Passage shown.
= = = =

The point is this. The organisation , even the best meaning one, cannot protect you in today’s (and tomorrows) uncertainty. In a connection economy, its about you and your connections. It’s about understanding, developing and loving your own unique talents. Those that cannot be replicated, or reduced to a job description, or a qualification.

 

It’s about your insight, creativity and genius. Your willingness to do work that matters, and take risks for. Then it’s about having a purpose, and connection to people who share it. Its about a sense of impact every day, on your own terms, not an annual appraisal on someone else’s. Giving yourself permission, not seeking it from someone else.

If you can do that within an organisation, that is a seriously good result. In any event, and wherever you work, treat it like self employment, because, in effect that is exactly what it is becoming. Huge opportunities, quite scary, joyous and more than a little chaotic. A chance to be you.

The near future belongs to networks of purpose. Decentralised, flexible, low overhead teams of people who share the characteristics of craft – “a marriage of head , heart and hand” in pursuit of  shared aims on things that matter to them. The days of “solutions” are behind us, and the requirement for originality with us.

The end of centralisation.

Enjoy the revolution.

 

The Limits of Specialists

We ended 2014 on something of a perceived high. Specialists were reveling in a recovering economy, jobs growth, and bright prospects for 2015.

As we enter 2015, it feels different. Oil Prices, Greece, Syriza, Elections.

In reality of course, nothing has changed except the people we pay attention to; and we tend to pay attention to specialists. This is not to decry specialists – anything but, they are vital. But there are two sorts.

Firstly, the “professional specialists” – managers, pundits, politicians – those whose living depends on them being seen as the “go to” to help us manage our relationship with uncertainty. The problem tends to be that these specialists see the world through the lens of their specialism, and their status within it. One of their biggest fears is to be seen to be deficient in their knowledge, and are very unlikely to get promoted, or voted for, by saying “I don’t know”.

= = = =

Exercise data.
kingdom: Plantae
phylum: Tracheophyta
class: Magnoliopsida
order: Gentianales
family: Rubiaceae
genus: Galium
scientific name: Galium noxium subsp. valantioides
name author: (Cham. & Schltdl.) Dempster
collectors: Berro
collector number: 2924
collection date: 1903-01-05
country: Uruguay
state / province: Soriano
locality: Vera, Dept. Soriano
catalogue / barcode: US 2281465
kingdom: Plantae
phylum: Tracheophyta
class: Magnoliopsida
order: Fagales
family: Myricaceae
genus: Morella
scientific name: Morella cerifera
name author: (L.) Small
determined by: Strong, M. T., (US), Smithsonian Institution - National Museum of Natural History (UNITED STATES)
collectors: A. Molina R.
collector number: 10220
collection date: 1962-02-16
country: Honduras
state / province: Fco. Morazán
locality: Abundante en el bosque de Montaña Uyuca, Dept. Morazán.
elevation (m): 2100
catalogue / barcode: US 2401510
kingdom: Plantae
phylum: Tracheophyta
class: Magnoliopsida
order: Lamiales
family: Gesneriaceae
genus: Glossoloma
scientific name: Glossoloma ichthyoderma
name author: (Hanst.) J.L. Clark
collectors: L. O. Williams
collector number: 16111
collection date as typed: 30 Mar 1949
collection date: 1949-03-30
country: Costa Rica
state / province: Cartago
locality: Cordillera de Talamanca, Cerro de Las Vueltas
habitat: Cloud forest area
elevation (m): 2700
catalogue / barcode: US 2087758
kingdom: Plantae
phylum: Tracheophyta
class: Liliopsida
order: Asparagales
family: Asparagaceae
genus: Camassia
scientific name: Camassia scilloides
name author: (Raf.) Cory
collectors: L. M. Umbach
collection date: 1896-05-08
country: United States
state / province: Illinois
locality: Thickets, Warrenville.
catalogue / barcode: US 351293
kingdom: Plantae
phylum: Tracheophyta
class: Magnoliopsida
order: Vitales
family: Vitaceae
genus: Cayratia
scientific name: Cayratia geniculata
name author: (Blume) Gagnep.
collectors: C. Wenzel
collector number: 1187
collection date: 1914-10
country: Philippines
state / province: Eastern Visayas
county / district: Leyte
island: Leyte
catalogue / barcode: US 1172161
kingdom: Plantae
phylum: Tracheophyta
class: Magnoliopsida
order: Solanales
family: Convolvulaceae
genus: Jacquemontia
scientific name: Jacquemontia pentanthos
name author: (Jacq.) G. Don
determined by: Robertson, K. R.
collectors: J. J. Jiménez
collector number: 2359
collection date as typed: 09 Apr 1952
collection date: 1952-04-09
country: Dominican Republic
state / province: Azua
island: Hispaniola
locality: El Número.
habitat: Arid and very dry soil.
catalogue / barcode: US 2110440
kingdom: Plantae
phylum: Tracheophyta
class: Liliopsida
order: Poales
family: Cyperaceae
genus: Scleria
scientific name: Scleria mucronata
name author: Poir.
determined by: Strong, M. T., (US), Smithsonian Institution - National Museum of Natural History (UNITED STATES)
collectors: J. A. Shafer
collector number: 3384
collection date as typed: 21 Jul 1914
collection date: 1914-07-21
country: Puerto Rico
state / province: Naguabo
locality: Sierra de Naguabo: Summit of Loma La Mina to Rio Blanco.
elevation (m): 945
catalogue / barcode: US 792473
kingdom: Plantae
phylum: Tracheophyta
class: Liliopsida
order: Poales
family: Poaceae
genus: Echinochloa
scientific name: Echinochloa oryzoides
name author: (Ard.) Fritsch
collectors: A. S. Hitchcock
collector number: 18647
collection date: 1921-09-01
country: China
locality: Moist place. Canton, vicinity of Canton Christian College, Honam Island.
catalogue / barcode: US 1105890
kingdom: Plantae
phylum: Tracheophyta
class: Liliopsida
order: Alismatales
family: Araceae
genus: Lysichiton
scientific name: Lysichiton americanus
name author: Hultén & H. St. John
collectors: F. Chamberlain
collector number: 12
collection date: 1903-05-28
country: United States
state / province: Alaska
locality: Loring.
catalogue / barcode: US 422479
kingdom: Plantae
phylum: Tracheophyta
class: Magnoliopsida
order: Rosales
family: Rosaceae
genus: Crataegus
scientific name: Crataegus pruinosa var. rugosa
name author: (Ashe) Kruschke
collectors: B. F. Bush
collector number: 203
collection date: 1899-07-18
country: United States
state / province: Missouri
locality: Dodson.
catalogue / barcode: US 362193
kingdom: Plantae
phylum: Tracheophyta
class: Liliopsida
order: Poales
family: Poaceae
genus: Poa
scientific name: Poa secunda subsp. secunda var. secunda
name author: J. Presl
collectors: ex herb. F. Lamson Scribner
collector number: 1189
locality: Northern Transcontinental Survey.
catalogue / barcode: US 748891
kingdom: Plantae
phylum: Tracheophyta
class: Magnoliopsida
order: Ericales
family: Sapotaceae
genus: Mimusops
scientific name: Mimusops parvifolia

= = = =

Task.
According to the passage, who does the near future belong to?

Reply to the exercise.
Networks of purpose.